I'm curious about this. I'm guessing that by first person you mean with the consumer actually having game-like input and interaction with the experience, otherwise you could just as easily tell your story in a first person movie, right?
No. First, because nobody makes movies actually in first person to the point where freaking
Doom doing a sequence in it was a big deal.
Second, because observing in first person is not the same thing as being in first person. There is a very palpable difference between reading the palace raid
I, Jedi and spotting a group of stormtroopers, checking your remaining shield levels, plotting a strategy to evade or destroy them, and executing that strategy in
Jedi Knight. The FPS conquered the gaming industry on that difference, and the adventure game didn't.
Third, play MGS2 and tell me how immersed you feel.

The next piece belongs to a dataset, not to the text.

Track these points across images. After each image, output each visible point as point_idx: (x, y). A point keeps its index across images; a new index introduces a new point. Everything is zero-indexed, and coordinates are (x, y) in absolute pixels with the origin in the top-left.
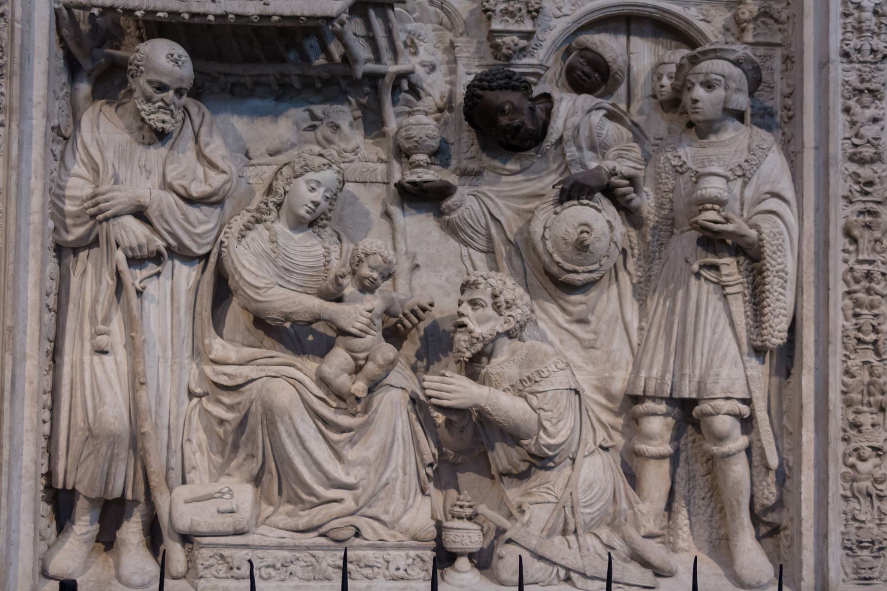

Buy-in, suspension of disbelief. By making the player an actor, you achieve it far more readily than you can with any other mechanism because simply using the controls they are accepting and acknowledging as valid your world. They have to. Interactivity is very powerful tool in getting that basic buy-in. That's why we have endless Battlefield sequels making more money than most movies or books could ever dream of. They're weak stories not because of the demands of the medium; their medium has made their weakness seem far stronger than it actually is.
Bad videogame storytelling is more compelling to most people than good out-of-game storytelling. The medium isn't an inherently weak one, but an inherently strong one; even if your proposed conflict exists it's easily overridden by the medium's inherent ability to garner basic buy-in.